Cole (p. 108) then recounts Cardinal Glemp's suggested compromise solution: Oswiecim-Auschwitz, where mostly Poles died, would be central to Poles and Christians, while Brzezinka-Birkenau, where mostly Jews died, would be central to Jews. However, most Jews rejected this compromise solution on the grounds that it would impinge upon the symbolic status of Auschwitz. What is unclear in all of this is how the fact that 90% of the victims of the entire Auschwitz complex were Jews is supposed to entitle them to dictate to everyone else how and how not the site of the Auschwitz complex is to be memorialized. It is easy to see that all the talk about the Jewish victims of Auschwitz being forgotten, or about Auschwitz becoming "Christianized", are simply smokescreens. The real reason clearly is Jewish intolerance against the sufferings of non-Jews being associated, even indirectly, with the sufferings of Jews. As further proof of this, note Cole's citation of Israeli philosopher Adi Ophir on the latter's statements concerning the Holocaust becoming a religion of sorts that supplants the Ten Commandments: "...Holocaust religion offers new commandments:'Thou shalt have no other Holocaust', `Thou shalt not make unto thee any graven image or likeness", Thou shalt not take the name in vain'. .."(p. 143). No wonder that there was so much Jewish opposition to the Carmelite convent at Auschwitz! Its very presence dared juxtapose the Polish Holocaust with that the Jewish Holocaust, thereby violating the first and third of these new commandments!

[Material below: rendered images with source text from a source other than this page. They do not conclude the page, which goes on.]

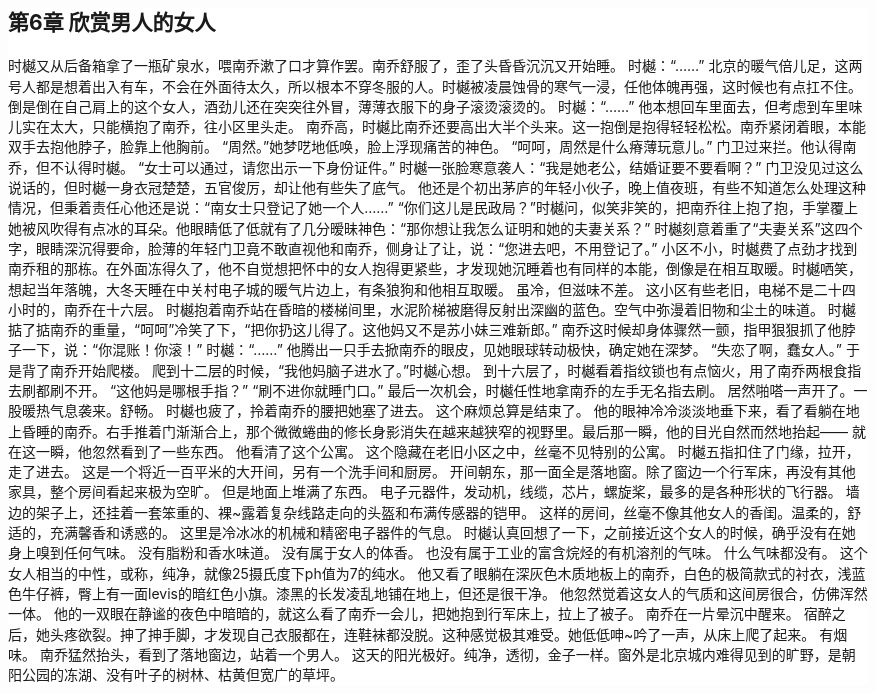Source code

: ## 第6章 欣赏男人的女人

时樾又从后备箱拿了一瓶矿泉水，喂南乔漱了口才算作罢。南乔舒服了，歪了头昏昏沉沉又开始睡。
时樾：“……”
北京的暖气倍儿足，这两号人都是想着出入有车，不会在外面待太久，所以根本不穿冬服的人。时樾被凌晨蚀骨的寒气一浸，任他体魄再强，这时候也有点扛不住。倒是倒在自己肩上的这个女人，酒劲儿还在突突往外冒，薄薄衣服下的身子滚烫滚烫的。
时樾：“……”
他本想回车里面去，但考虑到车里味儿实在太大，只能横抱了南乔，往小区里头走。
南乔高，时樾比南乔还要高出大半个头来。这一抱倒是抱得轻轻松松。南乔紧闭着眼，本能双手去抱他脖子，脸靠上他胸前。
“周然。”她梦呓地低唤，脸上浮现痛苦的神色。
“呵呵，周然是什么瘠薄玩意儿。”
门卫过来拦。他认得南乔，但不认得时樾。
“女士可以通过，请您出示一下身份证件。”
时樾一张脸寒意袭人：“我是她老公，结婚证要不要看啊？”
门卫没见过这么说话的，但时樾一身衣冠楚楚，五官俊厉，却让他有些失了底气。
他还是个初出茅庐的年轻小伙子，晚上值夜班，有些不知道怎么处理这种情况，但秉着责任心他还是说：“南女士只登记了她一个人……”
“你们这儿是民政局？”时樾问，似笑非笑的，把南乔往上抱了抱，手掌覆上她被风吹得有点冰的耳朵。他眼睛低了低就有了几分暧昧神色：“那你想让我怎么证明和她的夫妻关系？”
时樾刻意着重了“夫妻关系”这四个字，眼睛深沉得要命，脸薄的年轻门卫竟不敢直视他和南乔，侧身让了让，说：“您进去吧，不用登记了。”
小区不小，时樾费了点劲才找到南乔租的那栋。在外面冻得久了，他不自觉想把怀中的女人抱得更紧些，才发现她沉睡着也有同样的本能，倒像是在相互取暖。时樾哂笑，想起当年落魄，大冬天睡在中关村电子城的暖气片边上，有条狼狗和他相互取暖。
虽冷，但滋味不差。
这小区有些老旧，电梯不是二十四小时的，南乔在十六层。
时樾抱着南乔站在昏暗的楼梯间里，水泥阶梯被磨得反射出深幽的蓝色。空气中弥漫着旧物和尘土的味道。
时樾掂了掂南乔的重量，“呵呵”冷笑了下，“把你扔这儿得了。这他妈又不是苏小妹三难新郎。”
南乔这时候却身体骤然一颤，指甲狠狠抓了他脖子一下，说：“你混账！你滚！”
时樾：“……”
他腾出一只手去掀南乔的眼皮，见她眼球转动极快，确定她在深梦。
“失恋了啊，蠢女人。”
于是背了南乔开始爬楼。
爬到十二层的时候，“我他妈脑子进水了。”时樾心想。
到十六层了，时樾看着指纹锁也有点恼火，用了南乔两根食指去刷都刷不开。
“这他妈是哪根手指？”
“刷不进你就睡门口。”
最后一次机会，时樾任性地拿南乔的左手无名指去刷。
居然啪嗒一声开了。一股暖热气息袭来。舒畅。
时樾也疲了，拎着南乔的腰把她塞了进去。
这个麻烦总算是结束了。
他的眼神冷冷淡淡地垂下来，看了看躺在地上昏睡的南乔。右手推着门渐渐合上，那个微微蜷曲的修长身影消失在越来越狭窄的视野里。最后那一瞬，他的目光自然而然地抬起——
就在这一瞬，他忽然看到了一些东西。
他看清了这个公寓。
这个隐藏在老旧小区之中，丝毫不见特别的公寓。
时樾五指扣住了门缘，拉开，走了进去。
这是一个将近一百平米的大开间，另有一个洗手间和厨房。
开间朝东，那一面全是落地窗。除了窗边一个行军床，再没有其他家具，整个房间看起来极为空旷。
但是地面上堆满了东西。
电子元器件，发动机，线缆，芯片，螺旋桨，最多的是各种形状的飞行器。
墙边的架子上，还挂着一套笨重的、裸~露着复杂线路走向的头盔和布满传感器的铠甲。
这样的房间，丝毫不像其他女人的香闺。温柔的，舒适的，充满馨香和诱惑的。
这里是冷冰冰的机械和精密电子器件的气息。
时樾认真回想了一下，之前接近这个女人的时候，确乎没有在她身上嗅到任何气味。
没有脂粉和香水味道。
没有属于女人的体香。
也没有属于工业的富含烷烃的有机溶剂的气味。
什么气味都没有。
这个女人相当的中性，或称，纯净，就像25摄氏度下ph值为7的纯水。
他又看了眼躺在深灰色木质地板上的南乔，白色的极简款式的衬衣，浅蓝色牛仔裤，臀上有一面levis的暗红色小旗。漆黑的长发凌乱地铺在地上，但还是很干净。
他忽然觉着这女人的气质和这间房很合，仿佛浑然一体。
他的一双眼在静谧的夜色中暗暗的，就这么看了南乔一会儿，把她抱到行军床上，拉上了被子。
南乔在一片晕沉中醒来。
宿醉之后，她头疼欲裂。抻了抻手脚，才发现自己衣服都在，连鞋袜都没脱。这种感觉极其难受。她低低呻~吟了一声，从床上爬了起来。
有烟味。
南乔猛然抬头，看到了落地窗边，站着一个男人。
这天的阳光极好。纯净，透彻，金子一样。窗外是北京城内难得见到的旷野，是朝阳公园的冻湖、没有叶子的树林、枯黄但宽广的草坪。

Cole describes Holocaust education in contemporary Israel as follows: "Not only do they have `Holocaust' lessons at school--where `since the early 1980s, questions on the Holocaust have accounted for 20 per cent of the overall score in the high school diploma examination in history'--but as mentioned earlier they all visit Yad Vashem, and an increasing number visit the death camps in Europe."(p. 141). In view of this intense education, the ignorance of Israeli students who visit Poland is unbelievable (unless, of course, it is intentional). Cole does not mention the fact that visiting Israeli students hold to grotesque Polonophobic errors, even to the point of believing that Poles killed more Jews than the Germans, and asking, in all seriousness, about the size of pensions "those Polish guards at Auschwitz" are receiving. What kind of education are these young Israelis truly getting?